The Federal Government, in collaboration with the United Nations Development Programme (UNDP), has launched a new initiative aimed at improving Nigeria’s sovereign credit rating to reduce borrowing costs, attract foreign investment, and strengthen the country’s economic standing.
The initiative was unveiled during a High-Level Debriefing Meeting on the Credit Ratings Needs Assessment Mission for Nigeria held in Abuja.
Speaking at the event, the Minister of Finance and Coordinating Minister of the Economy, Mr. Taiwo Oyedele, said Africa continues to face significantly higher borrowing costs due to what experts describe as the “African Premium”—a perception-driven risk factor that costs the continent an estimated $74.5 billion annually in additional financing expenses.
Represented by the Permanent Secretary (Special Duties) in the Ministry of Finance, Mr.
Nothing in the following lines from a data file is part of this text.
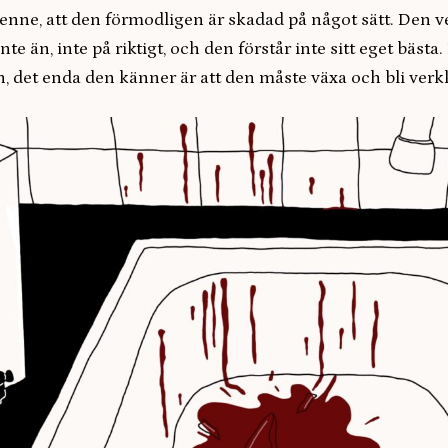
enne, att den förmodligen är skadad på något sätt. Den v
nte än, inte på riktigt, och den förstår inte sitt eget bäst
, det enda den känner är att den måste växa och bli verkl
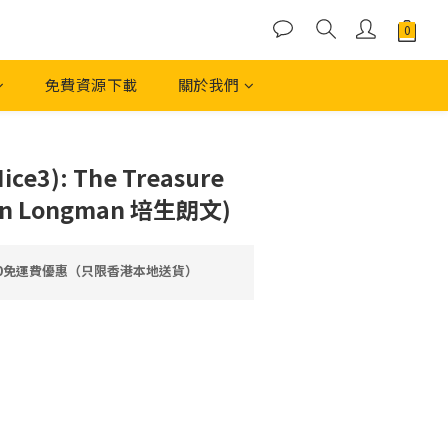
免費資源下載
關於我們
立即購買
ice3): The Treasure
on Longman 培生朗文)
00免運費優惠（只限香港本地送貨）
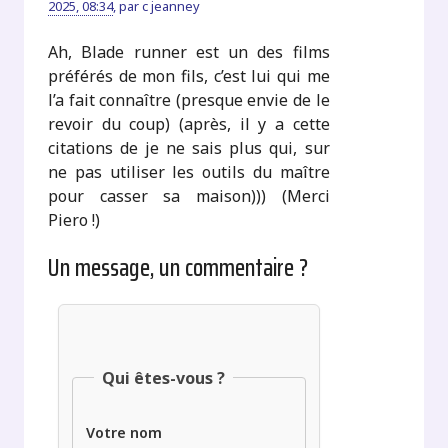
2025, 08:34
,
par
c jeanney
Ah, Blade runner est un des films
préférés de mon fils, c’est lui qui me
l’a fait connaître (presque envie de le
revoir du coup) (après, il y a cette
citations de je ne sais plus qui, sur
ne pas utiliser les outils du maître
pour casser sa maison))) (Merci
Piero !)
Un message, un commentaire ?
Qui êtes-vous ?
Votre nom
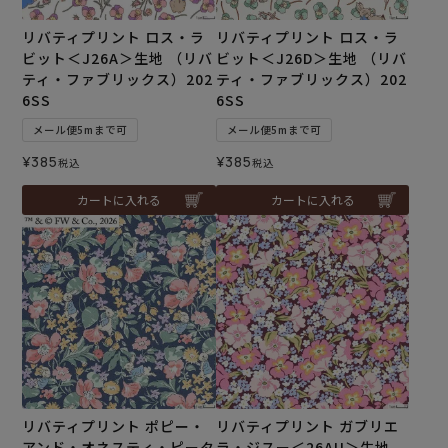
リバティプリント ロス・ラ
リバティプリント ロス・ラ
ビット＜J26A＞生地 （リバ
ビット＜J26D＞生地 （リバ
ティ・ファブリックス）202
ティ・ファブリックス）202
6SS
6SS
メール便5mまで可
メール便5mまで可
¥
385
¥
385
税込
税込
カートに入れる
カートに入れる
リバティプリント ポピー・
リバティプリント ガブリエ
アンド・オネスティ・ピータ
ラ・ジスー＜26AU＞生地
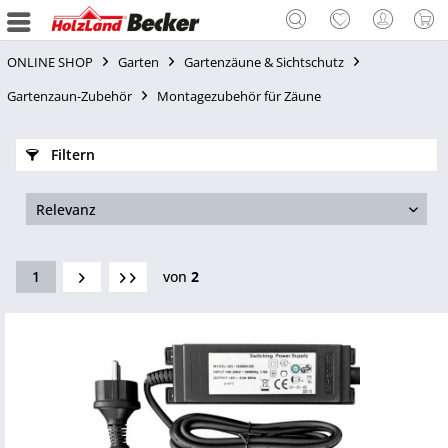
ONLINE SHOP
Garten
Gartenzäune & Sichtschutz
Gartenzaun-Zubehör
Montagezubehör für Zäune
Filtern
1
von
2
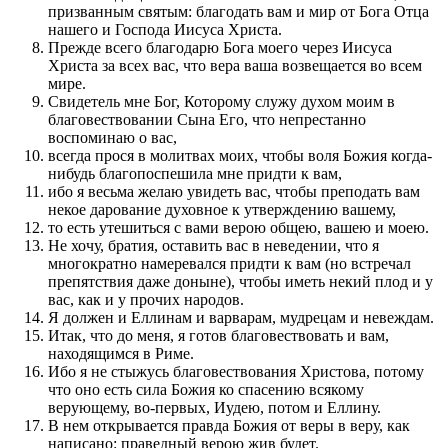
призванным святым: благодать вам и мир от Бога Отца
нашего и Господа Иисуса Христа.
Прежде всего благодарю Бога моего через Иисуса
Христа за всех вас, что вера ваша возвещается во всем
мире.
Свидетель мне Бог, Которому служу духом моим в
благовествовании Сына Его, что непрестанно
воспоминаю о вас,
всегда прося в молитвах моих, чтобы воля Божия когда-
нибудь благопоспешила мне придти к вам,
ибо я весьма желаю увидеть вас, чтобы преподать вам
некое дарование духовное к утверждению вашему,
то есть утешиться с вами верою общею, вашею и моею.
Не хочу, братия, оставить вас в неведении, что я
многократно намеревался придти к вам (но встречал
препятствия даже доныне), чтобы иметь некий плод и у
вас, как и у прочих народов.
Я должен и Еллинам и варварам, мудрецам и невеждам.
Итак, что до меня, я готов благовествовать и вам,
находящимся в Риме.
Ибо я не стыжусь благовествования Христова, потому
что оно есть сила Божия ко спасению всякому
верующему, во-первых, Иудею, потом и Еллину.
В нем открывается правда Божия от веры в веру, как
написано: праведный верою жив будет.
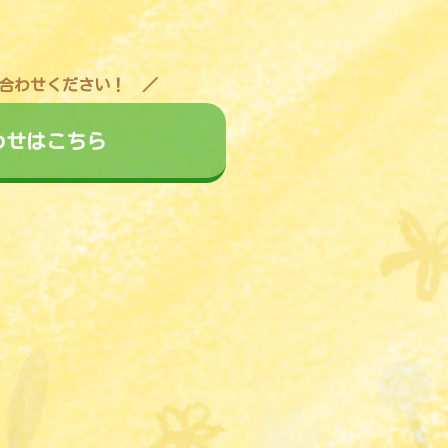
合わせください！
わせはこちら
Mohammed Sanusi, Oyedele said the Federal Government is committed to ensuring that Nigeria’s sovereign credit ratings accurately reflect the country’s economic progress and reform efforts.
He explained that rather than focusing on perceived shortcomings in the global financial system, the government is strengthening institutions, improving engagement with international credit rating agencies, and enhancing the credibility of economic data.
According to the minister, recent positive assessments from Moody’s, Fitch Ratings, S&P Global Ratings, and the International Monetary Fund (IMF) indicate growing confidence in Nigeria’s economic reforms.
He stressed that achieving stronger sovereign ratings goes beyond economic performance, noting that data quality, policy consistency, institutional coordination, transparency, and effective communication with rating agencies are equally important.
“Our objective is not simply to secure better ratings, but to ensure that Nigeria’s credit profile reflects the resilience of our economy and the opportunities created by ongoing reforms,” he said.
Also speaking, the UNDP Chief Economist for Africa, Raymond Gilpin, noted that declining global development assistance has made affordable access to capital increasingly important for African countries.
He explained that many African nations have graduated to middle-income status, limiting their access to concessional financing even as funding requirements for infrastructure, technology, poverty reduction, and sustainable development continue to rise.
Gilpin said sovereign credit ratings play a critical role in shaping investor confidence and determining the cost of raising funds in international financial markets.
He revealed that the Africa Credit Ratings Initiative, established by the UNDP in partnership with the African Development Bank (AfDB), United Nations Economic Commission for Africa (UNECA), Africa Centre for Economic Transformation (ACET), and the African Peer Review Mechanism (APRM), is designed to help African governments improve engagement with credit rating agencies, strengthen institutional capacity, and enhance the quality of economic data.
As part of the programme, the UNDP recently sponsored senior government officials from 11 African countries to study how the Philippines successfully improved its sovereign credit rating from non-investment grade to investment grade.
Gilpin identified weak data management and limited transparency as key challenges affecting many African countries, saying these shortcomings often lead to subjective assessments by international rating agencies.
He expressed optimism that Nigeria’s ongoing reforms and recent improvements in sovereign ratings have positioned the country on the path toward achieving investment-grade status, a development expected to boost investor confidence and lower borrowing costs.
The Canadian High Commissioner to Nigeria, Pasquale Salvaggio, also reaffirmed Canada’s commitment to expanding economic relations with Nigeria.
He disclosed that non-oil trade between both countries has increased by 50 percent, making Nigeria Canada’s second-largest trading partner in Africa. He added that Canada would continue working with Nigerians in the diaspora to encourage greater investment in the country’s economy.
The meeting concluded with stakeholders identifying practical measures to strengthen Nigeria’s engagement with international credit rating agencies, improve institutional capacity, and ensure that the country’s sovereign ratings accurately reflect its economic reforms and long-term growth potential.